An off-duty NYPD officer in stable condition was among the injured at the hospital, officials said. Four other off-duty NYPD officers were believed to have been on the train, though they were not seriously injured.

A 14-year-old boy was also one of the victims taken to Saint Barnabas. Officials said he only suffered bruises and was expected to leave the hospital with his father Sunday.

At NewYork-Presbyterian/Columbia University Medical Center in Upper Manhattan, 14 victims were being treated, four of which were said to be in critical condition.

William Herbert arrived at the hospital early Sunday afternoon to see his wife Maria, an assistant conductor on the train, who suffered various injuries to her ribs, head and shoulders.

"Thank God she's alive and thank God a lot of people lived through that because if that train went in the water that would have been it," Herbert said.

Lisa Delgado was at the hospital visiting her cousin, Sherelle Coore, a 19-year-old college student from the Bronx who was aboard the train when it derailed.

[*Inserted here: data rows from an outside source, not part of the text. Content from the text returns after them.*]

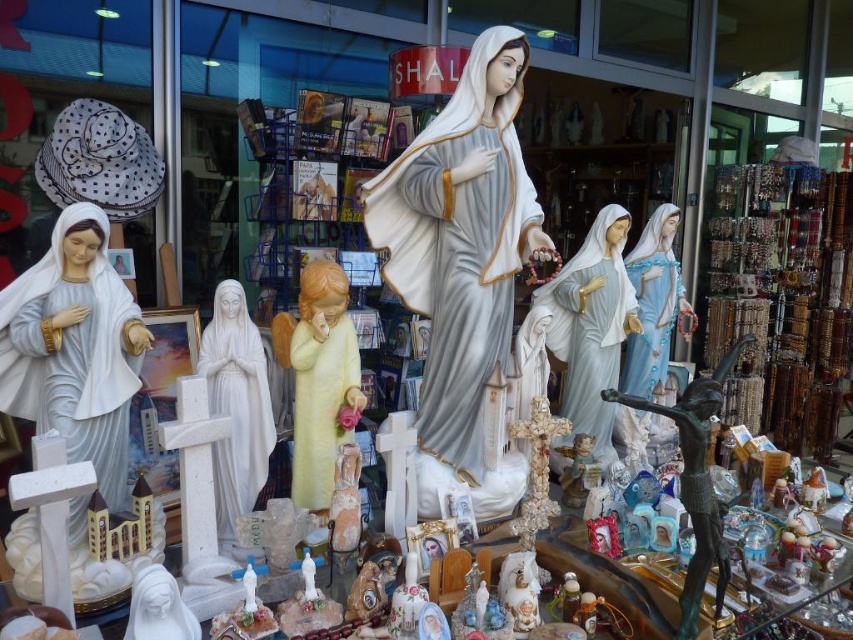
Question: Which point is closer to the camera?

Choices:
 (A) bronze statue at lower right
 (B) white porcelain statue at center

Answer: (A)

Question: Does porcelain statue at center appear on the right side of white porcelain statue at center?

Choices:
 (A) no
 (B) yes

Answer: (A)

Question: Observing the image, what is the correct spatial positioning of white porcelain statue at left in reference to white marble statue at center?

Choices:
 (A) right
 (B) left

Answer: (B)

Question: Is white porcelain statue at left thinner than matte blue fabric statue at right?

Choices:
 (A) no
 (B) yes

Answer: (B)

Question: Among these objects, which one is nearest to the camera?

Choices:
 (A) yellow matte angel at center
 (B) porcelain statue at center
 (C) white marble statue at center
 (D) bronze statue at lower right

Answer: (D)

Question: Based on their relative distances, which object is farther from the porcelain statue at center?

Choices:
 (A) white porcelain statue at left
 (B) white marble statue at center
 (C) bronze statue at lower right
 (D) matte blue fabric statue at right

Answer: (D)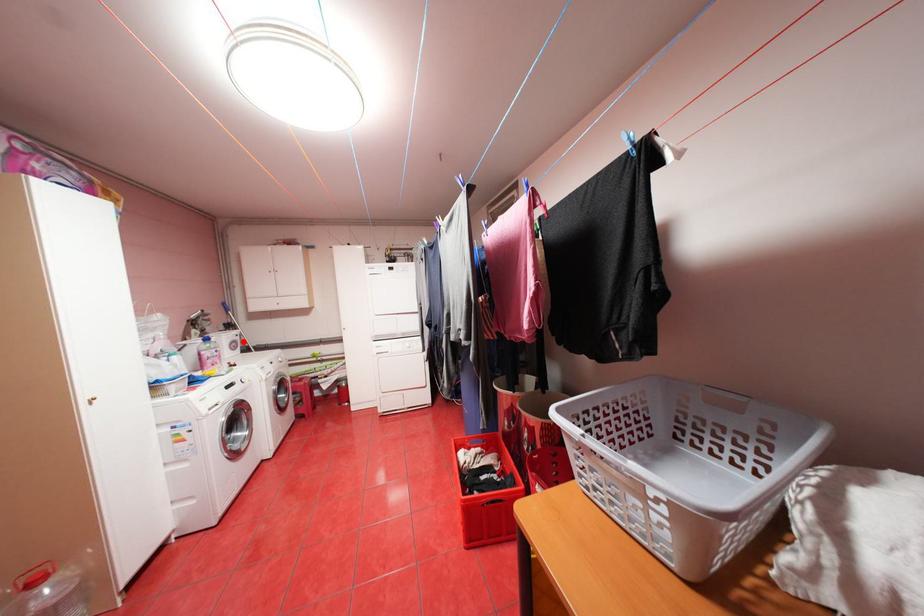
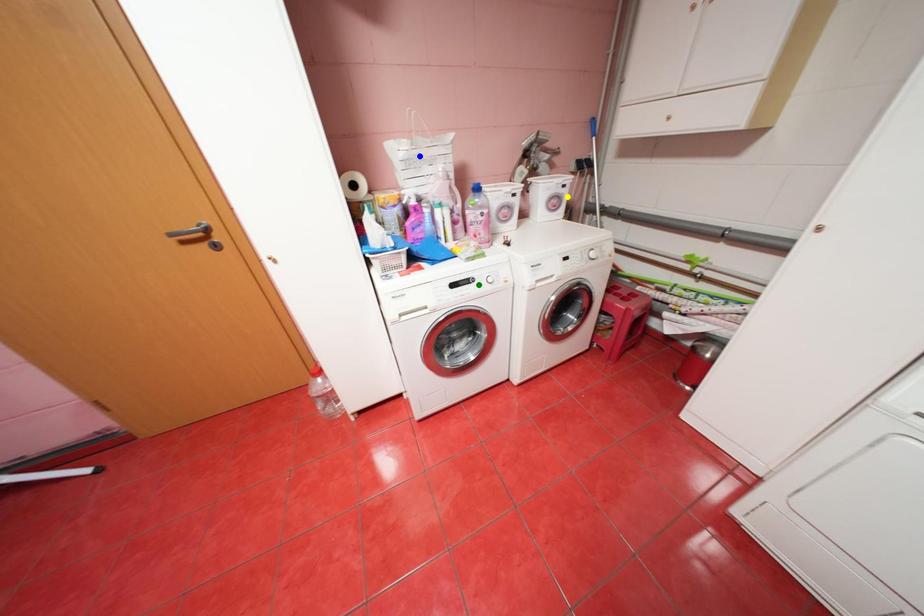
Question: I am providing you with two images of the same scene from different viewpoints. A red point is marked on the first image. You are given multiple points on the second image. Which mark in image 2 goes with the point in image 1?

Choices:
 (A) yellow point
 (B) green point
 (C) blue point

Answer: (A)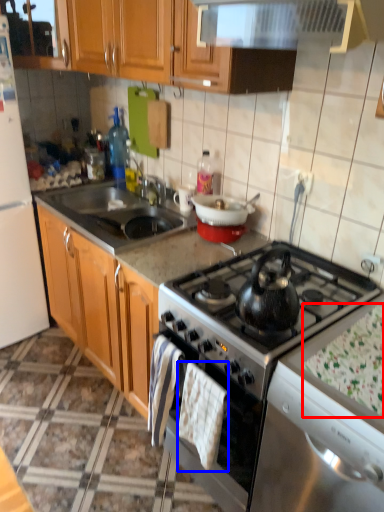
Question: Which of the following is the closest to the observer, food (highlighted by a red box) or hand towel (highlighted by a blue box)?

Choices:
 (A) food
 (B) hand towel

Answer: (A)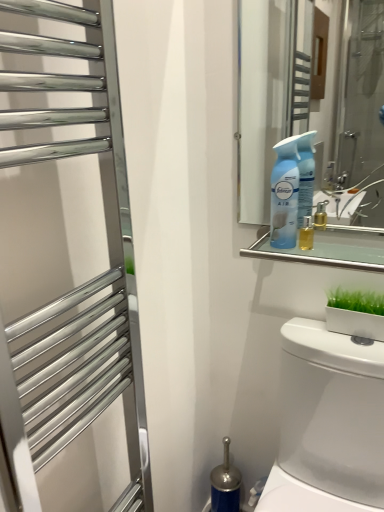
Question: Considering the relative sizes of blue plastic spray bottle at upper right and clear glass mirror at upper center in the image provided, is blue plastic spray bottle at upper right taller than clear glass mirror at upper center?

Choices:
 (A) yes
 (B) no

Answer: (A)

Question: Would you say blue plastic spray bottle at upper right is outside clear glass mirror at upper center?

Choices:
 (A) no
 (B) yes

Answer: (B)

Question: Is blue plastic spray bottle at upper right shorter than clear glass mirror at upper center?

Choices:
 (A) no
 (B) yes

Answer: (A)

Question: Is blue plastic spray bottle at upper right oriented towards clear glass mirror at upper center?

Choices:
 (A) no
 (B) yes

Answer: (A)

Question: Does blue plastic spray bottle at upper right appear on the right side of clear glass mirror at upper center?

Choices:
 (A) no
 (B) yes

Answer: (A)

Question: Does blue plastic spray bottle at upper right have a lesser width compared to clear glass mirror at upper center?

Choices:
 (A) no
 (B) yes

Answer: (B)

Question: Is clear glass mirror at upper center facing towards white glossy toilet at lower right?

Choices:
 (A) no
 (B) yes

Answer: (A)

Question: Can you confirm if clear glass mirror at upper center is taller than white glossy toilet at lower right?

Choices:
 (A) no
 (B) yes

Answer: (A)

Question: Is clear glass mirror at upper center looking in the opposite direction of white glossy toilet at lower right?

Choices:
 (A) no
 (B) yes

Answer: (A)

Question: From a real-world perspective, is clear glass mirror at upper center positioned over white glossy toilet at lower right based on gravity?

Choices:
 (A) yes
 (B) no

Answer: (A)

Question: Can you confirm if clear glass mirror at upper center is thinner than white glossy toilet at lower right?

Choices:
 (A) yes
 (B) no

Answer: (A)

Question: From the image's perspective, would you say clear glass mirror at upper center is shown under white glossy toilet at lower right?

Choices:
 (A) no
 (B) yes

Answer: (A)

Question: Is polished chrome towel rack at left thinner than clear glass mirror at upper center?

Choices:
 (A) no
 (B) yes

Answer: (B)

"The train was going very fast and that was the thought that was going through her head," Delgado said, relaying what her cousin had told her. "Then she felt a jerking movement and that's when everything happened very, very quickly. She hit the side of her head. She saw the woman in front of her go out the other window. Her glass broke and she hung onto the side rails like a monkey while the train was flipping and the rocks were coming in."